Please note however that in order to qualify for the tax exemption, a REIT must meet the following conditions:
  • It must be listed in the Philippine Stock Exchange (PSE) and must distribute dividends of at least 90% of its net income (before extraordinary item, depreciation and amortization) to its shareholders.
  • It must invest only in real estate and real estate-related assets (i.e., debt securities and listed shares issued by property companies or other funds and assets, including personal property, incidental to the ownership of real estate); debt securities and listed shares issued by local and foreign non-property corporations; government securities; and cash and cash equivalent items.
  • It must invest at least 70% of its total assets.  For newly-organized REITs, at least 70% of the total assets should be real estate and real estate-related assets.  Moreover, not more than 15% of its assets must be invested in personal property.
  • It must not undertake property development activities nor invest in unlisted property development companies, unless it intends to hold the developed property upon completion.
  • It must invest at least 35% of its total assets in real estate.
  • Not more than 5% of its investments in listed or unlisted debt securities and listed shares of or issued by property and non-property corporations (local or foreign) and other locally-registered REIT should be invested in any one issuer’s securities or any one manager’s funds.
  • When investing in real estate as a joint owner, the REIT should acquire shares or interests in an unlisted special purpose vehicle (SPV) constituted to hold/own the real estate and the REIT should have freedom to dispose of such investment.  The joint venture agreement, memorandum and articles of association and/or other constitutive document of the special purpose vehicle should provide for a minimum percentage of distributable profits of the SPV that will be distributed and grant the REIT veto rights over key operational issue of the SPV.
  • Total borrowings and deferred paym ents should not exceed 35% of its deposited property. Provided, however, that the total borrowings and deferred payments of a REIT that has a credit rating of  “A” or higher, or a similar rating, by any rating agency recognized by the Philippine Securities and Exchange Commission may exceed 35% but not more than 60% of its deposited property.
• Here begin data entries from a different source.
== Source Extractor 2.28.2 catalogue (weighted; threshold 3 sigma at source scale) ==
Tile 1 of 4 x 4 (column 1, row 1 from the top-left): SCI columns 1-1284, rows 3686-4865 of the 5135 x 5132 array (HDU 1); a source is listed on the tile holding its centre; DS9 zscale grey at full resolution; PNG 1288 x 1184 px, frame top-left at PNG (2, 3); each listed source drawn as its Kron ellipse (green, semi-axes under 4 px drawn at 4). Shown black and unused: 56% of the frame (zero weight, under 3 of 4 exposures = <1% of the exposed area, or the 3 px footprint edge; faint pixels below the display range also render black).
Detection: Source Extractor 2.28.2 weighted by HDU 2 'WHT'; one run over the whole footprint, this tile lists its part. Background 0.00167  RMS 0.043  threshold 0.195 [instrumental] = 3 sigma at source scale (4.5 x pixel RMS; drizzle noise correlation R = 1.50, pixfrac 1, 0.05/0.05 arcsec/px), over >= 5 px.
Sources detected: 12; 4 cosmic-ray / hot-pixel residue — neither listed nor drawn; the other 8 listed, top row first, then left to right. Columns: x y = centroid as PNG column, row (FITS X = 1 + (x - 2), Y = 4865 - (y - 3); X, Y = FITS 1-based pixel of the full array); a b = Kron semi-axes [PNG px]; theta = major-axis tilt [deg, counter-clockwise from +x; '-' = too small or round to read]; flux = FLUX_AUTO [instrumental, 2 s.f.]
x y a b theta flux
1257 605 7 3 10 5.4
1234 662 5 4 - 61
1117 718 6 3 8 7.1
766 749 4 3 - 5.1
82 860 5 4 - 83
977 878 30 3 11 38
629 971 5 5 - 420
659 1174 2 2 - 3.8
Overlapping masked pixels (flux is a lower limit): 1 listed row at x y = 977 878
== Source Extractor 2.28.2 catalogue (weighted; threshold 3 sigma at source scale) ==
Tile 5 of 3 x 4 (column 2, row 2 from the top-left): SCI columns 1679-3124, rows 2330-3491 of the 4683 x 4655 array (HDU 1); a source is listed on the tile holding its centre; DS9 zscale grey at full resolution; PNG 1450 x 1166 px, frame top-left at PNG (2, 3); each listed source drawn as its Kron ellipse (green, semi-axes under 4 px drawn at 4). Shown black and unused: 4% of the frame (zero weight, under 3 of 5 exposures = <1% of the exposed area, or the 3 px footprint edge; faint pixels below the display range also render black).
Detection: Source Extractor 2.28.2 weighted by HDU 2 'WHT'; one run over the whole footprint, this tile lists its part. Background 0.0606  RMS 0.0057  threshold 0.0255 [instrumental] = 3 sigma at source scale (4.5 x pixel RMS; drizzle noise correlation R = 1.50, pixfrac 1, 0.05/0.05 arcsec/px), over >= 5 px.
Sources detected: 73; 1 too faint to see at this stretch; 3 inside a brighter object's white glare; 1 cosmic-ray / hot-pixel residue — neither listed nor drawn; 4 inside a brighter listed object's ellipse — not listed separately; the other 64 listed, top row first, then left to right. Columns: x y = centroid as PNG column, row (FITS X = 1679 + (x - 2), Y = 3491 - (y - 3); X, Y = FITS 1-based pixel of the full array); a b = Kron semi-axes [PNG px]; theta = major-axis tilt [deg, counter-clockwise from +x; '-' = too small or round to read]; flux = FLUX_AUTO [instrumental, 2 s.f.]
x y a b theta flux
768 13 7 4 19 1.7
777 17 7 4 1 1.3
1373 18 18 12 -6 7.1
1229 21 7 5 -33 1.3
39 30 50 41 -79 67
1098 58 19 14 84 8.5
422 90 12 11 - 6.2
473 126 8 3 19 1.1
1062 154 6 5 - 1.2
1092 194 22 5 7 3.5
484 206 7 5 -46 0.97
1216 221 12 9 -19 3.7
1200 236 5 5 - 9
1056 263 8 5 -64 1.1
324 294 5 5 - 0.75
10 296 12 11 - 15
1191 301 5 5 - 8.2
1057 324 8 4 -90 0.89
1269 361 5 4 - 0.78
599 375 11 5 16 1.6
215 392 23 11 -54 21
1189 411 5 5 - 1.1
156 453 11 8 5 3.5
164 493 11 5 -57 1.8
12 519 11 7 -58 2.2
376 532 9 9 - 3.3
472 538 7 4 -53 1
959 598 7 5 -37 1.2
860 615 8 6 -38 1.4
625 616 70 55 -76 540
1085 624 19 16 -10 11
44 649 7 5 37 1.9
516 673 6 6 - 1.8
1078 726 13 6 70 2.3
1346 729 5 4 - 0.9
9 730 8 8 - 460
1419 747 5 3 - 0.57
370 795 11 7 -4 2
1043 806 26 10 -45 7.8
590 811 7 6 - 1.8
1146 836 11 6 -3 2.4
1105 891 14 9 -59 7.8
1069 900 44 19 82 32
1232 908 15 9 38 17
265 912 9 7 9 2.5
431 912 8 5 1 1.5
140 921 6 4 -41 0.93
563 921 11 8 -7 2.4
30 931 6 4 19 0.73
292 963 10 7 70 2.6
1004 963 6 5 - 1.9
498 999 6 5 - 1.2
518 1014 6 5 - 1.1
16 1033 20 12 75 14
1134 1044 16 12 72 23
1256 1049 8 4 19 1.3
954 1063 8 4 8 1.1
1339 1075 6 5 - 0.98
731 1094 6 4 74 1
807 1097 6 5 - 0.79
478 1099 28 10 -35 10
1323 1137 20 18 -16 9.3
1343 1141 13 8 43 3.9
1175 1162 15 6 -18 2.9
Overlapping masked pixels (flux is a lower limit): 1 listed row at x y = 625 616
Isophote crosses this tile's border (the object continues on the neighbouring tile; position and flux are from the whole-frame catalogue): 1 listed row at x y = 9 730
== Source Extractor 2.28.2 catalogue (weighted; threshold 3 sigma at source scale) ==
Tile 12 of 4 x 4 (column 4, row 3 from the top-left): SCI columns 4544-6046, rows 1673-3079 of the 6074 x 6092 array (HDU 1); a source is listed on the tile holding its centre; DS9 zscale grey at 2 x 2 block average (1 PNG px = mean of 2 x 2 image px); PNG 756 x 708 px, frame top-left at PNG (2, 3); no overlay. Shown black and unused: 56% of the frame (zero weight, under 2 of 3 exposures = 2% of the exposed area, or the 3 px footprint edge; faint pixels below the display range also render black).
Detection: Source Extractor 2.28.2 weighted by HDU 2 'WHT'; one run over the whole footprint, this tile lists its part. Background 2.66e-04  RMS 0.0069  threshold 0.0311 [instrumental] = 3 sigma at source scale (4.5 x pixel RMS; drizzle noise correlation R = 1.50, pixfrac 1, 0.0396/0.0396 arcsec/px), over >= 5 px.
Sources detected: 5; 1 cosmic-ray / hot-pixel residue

  • A full disclosure on the identity of the parties and the transaction should be made to the PSE if it acquires assets from or sells assets to interested parties or invests in securities of or issued by interested parties.  Interested parties include the REIT sponsor or promoter, adviser, REIT Manager, director of the sponsor/promoter, adviser, REIT Manager and related corporation or partnership as may be defined by the Philippine SEC.
  • It must conduct a full valuation of a REIT at least once a year.
  • It must comply with the applicable minimum public ownership requirement of the Philippine SEC.
  • In addition, to qualify for the exemption of taxes imposed on the transfer or sale of assets, REIT must retain or hold the assets sold or transferred for a period of five years from the date of sale or transfer to the REIT.  Otherwise, all of taxes shall be due and payable and subject to all interest and surcharges.

The conditions for the availment of tax-free treatment are exhaustive. However, these should be further evaluated by the legislative body in the light of its impact on existing similar businesses which are not covered by this Act.

This Act, promising as it is, should not only consider the incentives and opportunities it offers the investors but should be taken with caution as it may  impact other existing similar industries and the fiscal position of the government. After all, a favorable investment opportunity should always create a balance between the fiscal requirements of the government, the interest of the investors and its effect on similar existing industries.